Weekly Message 12-4-09

4 December 2009 17 Kislev 5770    

Shalom Chaverim, 

Yesterday in my sicha (morning discussion group), we watched and discussed a short film called “The Tribe.” It is an eclectic and engaging commentary on Jewish cultural identity and raises fascinating questions about, in the words of the movie, “what it means to be a member of a tribe in the 21st century.”  The movie paints a picture of today’s “younger generation” of Jews as “redefining and reclaiming their relationship with tradition…they want fewer sermons and more conversations.”  

After the movie, I asked students what resonated with them or challenged them. One student identified with the movie’s suggestion that this generation feels ambivalence about aspects of Jewish identity or peoplehood that were clearer for previous generations (such as their relationship with the State of Israel), and that, while they may continue to express support or affiliation on the outside, “internally, they may be unsure how they feel.”  

To paraphrase the student’s sentiments: “I do feel like I am questioning so many things. I continue to practice Judaism the way my family does but have so many questions and feel conflicted. But I wonder and worry whether, perhaps, we should just continue to believe and to practice because it is what Jews have always done, and it is important for Jewish continuity. Maybe all this questioning is not good for the Jewish people.” We did not have time to pursue this in sicha and, in light of the movie, it would have been particularly ironic for me to respond to her authentic struggle with a sermon (or a weekly email). Yet, I cannot resist linking her comment to the famous scene in this week’s parsha (Vayhishlach), in which Yaakov wrestles with the “ish” (usually referred to as the angel) and is, ultimately, given the new name of Yisrael (Israel), for he has “struggled with beings divine and human and triumphed.” (Genesis 22:29)  

The movie itself refers to our people’s name, Yisrael, and implicitly responds to my student’s concern. “What all Jews have in common,” it claims, “is persistence; thousands of years of withstanding pressure and surviving against the odds.” This claim is supported by a difficulty in the text itself. There is no evidence that Yaakov “triumphed” over the angel – rather, the image is of an all-night stand-off, a dead heat. Why is this a “triumph?” I picture the last scene of “Rocky,” in which the dramatic, redemptive moment comes not through winning the fight but through “going the distance.” For the first time in his life, Yaakov went the distance, and as “The Tribe” suggests, this is the quality that has come to name and define our people.  

“Questioning everything,” as my concerned student bravely described, is both developmentally appropriate for adolescents and quintessentially Jewish.
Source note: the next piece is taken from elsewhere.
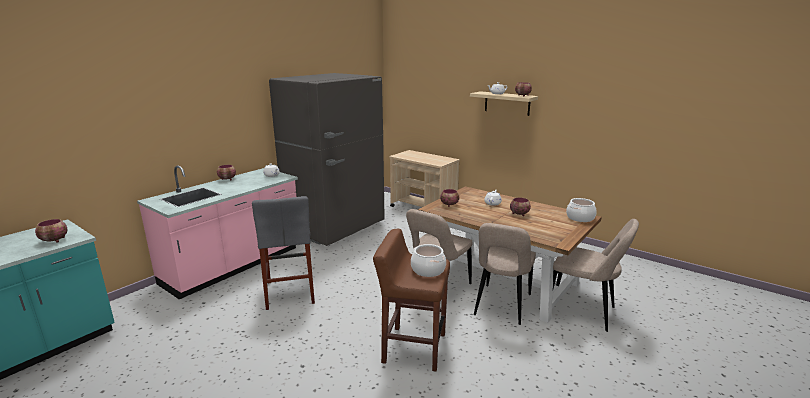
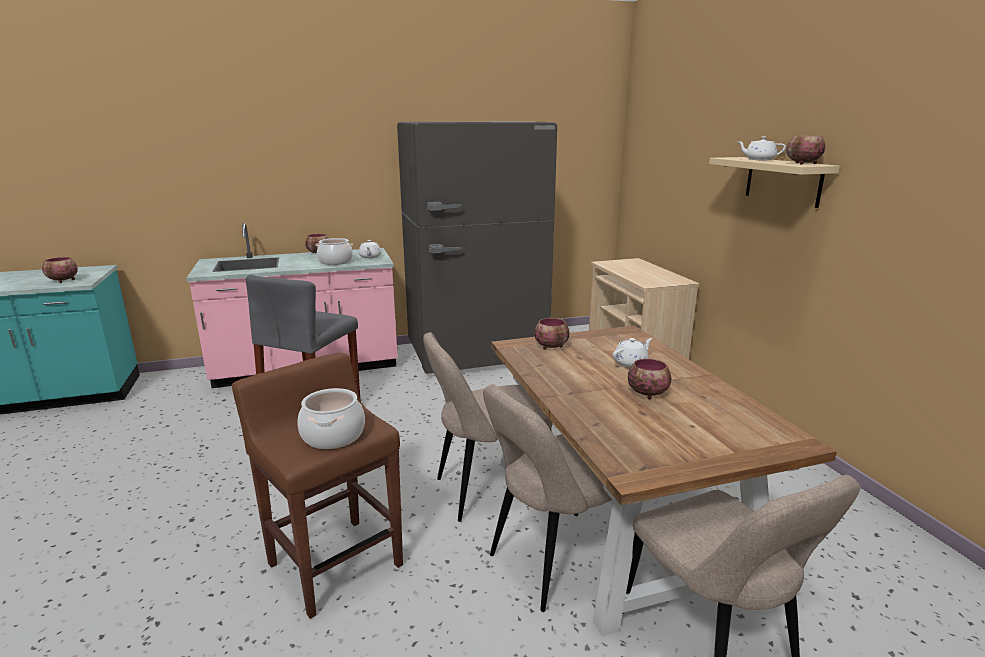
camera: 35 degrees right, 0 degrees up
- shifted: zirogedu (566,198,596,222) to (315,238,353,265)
For too many people, there is one model of being or “doing” Jewish, and the question is simply whether or not to engage. I, too, worry about the impact of this question on the future of our people. For me, however, the power of our Jewish high school experience and the beauty of pluralism is that they reframe the question not as whether to engage but as how to engage. They provide a context and framework for students to ask their questions and explore their Jewish identities from the inside. Rather than an all-or-nothing, take-it-or-leave-it approach to transmitting Jewish identity, there is space inside the tribe for questioning, deconstructing, pushing back, even trying alternative paths. In fact, these struggles and this journey are defining features of our tribe, our people.  

Especially for teenagers, this message of what it means to be “Yisrael” can be a chiddush, a paradigm shift. Yet, this is how we will empower and inspire a new generation of Jews to find their individual voices and actualize themselves, while also connecting to our Jewish past and breathing new life into our Jewish future.